A while later, SATA arrived. Once you saw that one slim cable, you couldn't go back to the thick sixty-eight-pin ribbon. The inside of the case suddenly looked spacious.

A little later, the server side went serial too. SAS. The SCSI command set stayed the same. Only the wires got thinner, sharing the same small connector with SATA. A SAS HBA accepts SATA drives, but not the other way around. From there, server storage flipped over fast, and parallel SCSI disappeared from new products. The Ultra160 in my hand is from just one step before that turn.

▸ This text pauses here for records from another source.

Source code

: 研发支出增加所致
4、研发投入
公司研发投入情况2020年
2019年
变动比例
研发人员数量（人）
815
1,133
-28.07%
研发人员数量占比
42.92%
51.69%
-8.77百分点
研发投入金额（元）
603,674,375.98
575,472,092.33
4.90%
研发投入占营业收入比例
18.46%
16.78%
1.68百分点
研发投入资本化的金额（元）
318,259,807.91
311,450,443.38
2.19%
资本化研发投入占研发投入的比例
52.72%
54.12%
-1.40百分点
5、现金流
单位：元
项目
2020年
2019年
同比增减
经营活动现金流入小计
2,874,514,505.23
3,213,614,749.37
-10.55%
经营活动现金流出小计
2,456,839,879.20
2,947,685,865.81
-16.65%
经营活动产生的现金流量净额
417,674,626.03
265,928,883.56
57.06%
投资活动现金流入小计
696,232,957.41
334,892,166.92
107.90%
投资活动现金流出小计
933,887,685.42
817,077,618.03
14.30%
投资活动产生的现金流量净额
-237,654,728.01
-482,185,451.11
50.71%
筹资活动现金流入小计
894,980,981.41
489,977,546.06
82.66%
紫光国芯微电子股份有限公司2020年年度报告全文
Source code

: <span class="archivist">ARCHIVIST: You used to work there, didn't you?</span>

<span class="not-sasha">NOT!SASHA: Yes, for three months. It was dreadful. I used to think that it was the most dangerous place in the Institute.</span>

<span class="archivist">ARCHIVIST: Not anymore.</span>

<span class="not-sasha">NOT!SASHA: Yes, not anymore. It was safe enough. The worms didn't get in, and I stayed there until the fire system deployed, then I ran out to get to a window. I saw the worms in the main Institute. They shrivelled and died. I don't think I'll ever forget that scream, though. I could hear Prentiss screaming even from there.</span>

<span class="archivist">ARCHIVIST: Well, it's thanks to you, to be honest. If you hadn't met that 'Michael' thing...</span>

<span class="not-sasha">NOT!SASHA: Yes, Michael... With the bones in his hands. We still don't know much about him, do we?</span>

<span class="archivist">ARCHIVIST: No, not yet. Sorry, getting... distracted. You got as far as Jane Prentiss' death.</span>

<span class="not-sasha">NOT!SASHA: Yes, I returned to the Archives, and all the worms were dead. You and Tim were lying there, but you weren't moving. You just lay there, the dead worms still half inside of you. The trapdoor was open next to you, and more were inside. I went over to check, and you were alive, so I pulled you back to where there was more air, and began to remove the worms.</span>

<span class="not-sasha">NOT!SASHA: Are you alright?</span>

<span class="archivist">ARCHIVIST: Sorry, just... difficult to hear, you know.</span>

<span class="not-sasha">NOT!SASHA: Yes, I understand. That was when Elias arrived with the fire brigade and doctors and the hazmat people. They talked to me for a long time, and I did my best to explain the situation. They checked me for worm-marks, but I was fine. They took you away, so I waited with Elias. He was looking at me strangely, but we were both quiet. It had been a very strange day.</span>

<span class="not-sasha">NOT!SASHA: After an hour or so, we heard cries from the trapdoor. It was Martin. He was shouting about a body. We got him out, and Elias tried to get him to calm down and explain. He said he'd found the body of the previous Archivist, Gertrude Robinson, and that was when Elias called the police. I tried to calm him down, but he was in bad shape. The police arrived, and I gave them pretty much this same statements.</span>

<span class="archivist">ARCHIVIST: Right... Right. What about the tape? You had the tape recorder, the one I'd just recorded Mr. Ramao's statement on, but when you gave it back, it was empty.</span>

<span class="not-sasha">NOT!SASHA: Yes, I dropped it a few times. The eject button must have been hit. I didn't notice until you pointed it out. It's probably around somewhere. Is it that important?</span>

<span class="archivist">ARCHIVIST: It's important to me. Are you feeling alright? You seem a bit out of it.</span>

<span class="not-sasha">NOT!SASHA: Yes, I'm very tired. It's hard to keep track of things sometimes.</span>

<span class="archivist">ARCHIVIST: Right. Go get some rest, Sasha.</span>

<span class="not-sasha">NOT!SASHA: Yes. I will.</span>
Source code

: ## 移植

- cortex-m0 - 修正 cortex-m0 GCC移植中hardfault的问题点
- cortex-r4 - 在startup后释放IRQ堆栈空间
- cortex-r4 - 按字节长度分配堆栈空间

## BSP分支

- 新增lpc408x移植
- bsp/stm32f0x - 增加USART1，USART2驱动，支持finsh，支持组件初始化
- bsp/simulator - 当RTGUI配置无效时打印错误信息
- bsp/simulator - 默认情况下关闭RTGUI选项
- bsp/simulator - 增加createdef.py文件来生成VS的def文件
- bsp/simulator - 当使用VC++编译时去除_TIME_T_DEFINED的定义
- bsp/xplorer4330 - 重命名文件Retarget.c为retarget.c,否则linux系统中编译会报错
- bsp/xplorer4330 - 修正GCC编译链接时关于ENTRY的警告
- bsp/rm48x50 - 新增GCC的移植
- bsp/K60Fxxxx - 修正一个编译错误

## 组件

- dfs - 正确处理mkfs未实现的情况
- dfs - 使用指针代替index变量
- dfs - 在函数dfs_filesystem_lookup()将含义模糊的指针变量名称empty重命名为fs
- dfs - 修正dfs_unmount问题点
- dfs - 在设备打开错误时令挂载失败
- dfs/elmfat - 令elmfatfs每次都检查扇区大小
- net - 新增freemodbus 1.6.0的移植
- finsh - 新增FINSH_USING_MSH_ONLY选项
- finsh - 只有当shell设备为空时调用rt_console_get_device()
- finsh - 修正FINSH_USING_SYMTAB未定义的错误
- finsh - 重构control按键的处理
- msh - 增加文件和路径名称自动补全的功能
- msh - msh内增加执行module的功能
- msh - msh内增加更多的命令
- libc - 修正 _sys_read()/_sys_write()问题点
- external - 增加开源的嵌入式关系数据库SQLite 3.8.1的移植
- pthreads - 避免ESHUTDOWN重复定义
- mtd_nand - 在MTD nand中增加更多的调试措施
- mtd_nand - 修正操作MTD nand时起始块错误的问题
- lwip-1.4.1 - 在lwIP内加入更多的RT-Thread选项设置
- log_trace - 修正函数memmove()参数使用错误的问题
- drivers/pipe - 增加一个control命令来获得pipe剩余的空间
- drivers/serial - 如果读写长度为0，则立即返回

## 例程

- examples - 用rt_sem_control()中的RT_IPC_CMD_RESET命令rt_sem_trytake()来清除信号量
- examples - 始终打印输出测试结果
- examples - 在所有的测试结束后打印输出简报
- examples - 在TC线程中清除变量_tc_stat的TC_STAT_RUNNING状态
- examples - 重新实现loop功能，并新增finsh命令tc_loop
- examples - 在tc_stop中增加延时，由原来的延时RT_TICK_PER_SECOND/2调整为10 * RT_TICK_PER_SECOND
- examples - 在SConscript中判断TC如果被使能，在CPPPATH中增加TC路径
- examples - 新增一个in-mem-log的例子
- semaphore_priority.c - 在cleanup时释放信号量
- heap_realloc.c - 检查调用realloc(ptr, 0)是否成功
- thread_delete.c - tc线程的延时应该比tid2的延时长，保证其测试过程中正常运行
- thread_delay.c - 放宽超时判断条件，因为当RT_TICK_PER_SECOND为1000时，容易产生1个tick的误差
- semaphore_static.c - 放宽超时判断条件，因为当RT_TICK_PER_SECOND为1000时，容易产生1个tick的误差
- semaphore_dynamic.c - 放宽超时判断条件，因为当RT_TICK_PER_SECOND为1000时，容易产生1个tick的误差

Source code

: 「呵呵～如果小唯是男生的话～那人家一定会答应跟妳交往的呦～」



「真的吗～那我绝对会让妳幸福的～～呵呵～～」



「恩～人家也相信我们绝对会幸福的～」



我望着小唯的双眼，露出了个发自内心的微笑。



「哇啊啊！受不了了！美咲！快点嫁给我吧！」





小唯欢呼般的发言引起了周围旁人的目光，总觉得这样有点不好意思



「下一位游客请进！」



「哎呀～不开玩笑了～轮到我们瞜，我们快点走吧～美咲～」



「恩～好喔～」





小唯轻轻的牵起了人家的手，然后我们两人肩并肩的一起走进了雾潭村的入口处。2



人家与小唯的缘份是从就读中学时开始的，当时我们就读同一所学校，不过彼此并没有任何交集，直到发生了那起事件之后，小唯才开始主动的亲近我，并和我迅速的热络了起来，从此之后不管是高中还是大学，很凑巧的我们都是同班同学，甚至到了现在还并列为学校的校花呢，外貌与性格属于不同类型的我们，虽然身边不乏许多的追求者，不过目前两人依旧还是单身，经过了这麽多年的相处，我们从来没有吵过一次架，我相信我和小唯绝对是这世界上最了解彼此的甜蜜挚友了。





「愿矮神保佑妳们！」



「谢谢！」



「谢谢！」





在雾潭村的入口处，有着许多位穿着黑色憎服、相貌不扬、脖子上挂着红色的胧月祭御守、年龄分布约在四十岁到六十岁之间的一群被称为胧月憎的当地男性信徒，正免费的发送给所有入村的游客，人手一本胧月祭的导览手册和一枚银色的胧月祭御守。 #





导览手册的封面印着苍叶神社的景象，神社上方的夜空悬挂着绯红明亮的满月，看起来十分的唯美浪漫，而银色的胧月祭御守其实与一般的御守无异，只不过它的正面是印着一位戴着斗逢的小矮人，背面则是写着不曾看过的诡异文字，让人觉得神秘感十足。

To read it, I'd first need a PCI SCSI host adapter. The used market still has them. Bandwidth doesn't matter — I just want to read. The real problem starts after that. I need an OS where the driver still works. Names like aic79xx and sym53c8xx are still in the current kernel, but they could disappear any day. I need a motherboard that runs that OS. If I need a motherboard, I need a CPU, a power supply, a case. The chain runs deep. Once you step in, you can't step out.

I gave up.

The SCSI standards stayed complicated to the end. Narrow, Wide, Ultra, Ultra2, Ultra160, Ultra320. Fifty-pin, sixty-eight-pin, eighty-pin SCA. LVD and HVD shared the connector but ran at different voltages, and crossing them would fry the card. Termination position decided whether it worked at all. All of that is lost knowledge now.

And RAID, somewhere along the way, became an on-prem thing. You don't see RAID cards on store shelves anymore. Even on servers, it's handled by the motherboard BIOS, configured silently from a setup screen. When you build something on the cloud, storage redundancy is a given. Throw it at S3 and somewhere behind the curtain it gets replicated. RAID5 or RAID6 or erasure coding, I don't know anymore. Probably I don't need to.

The drive sat on my desk for a while, then I put it away. I was staring at it when something occurred to me. This might be one of four — a disk from when I finally got to build that dream RAID5. The format was probably NTFS. If so, I don't remember where the other three are. One disk reads nothing on its own.

There's probably code on it that I wrote back then. Just as well I can't read it.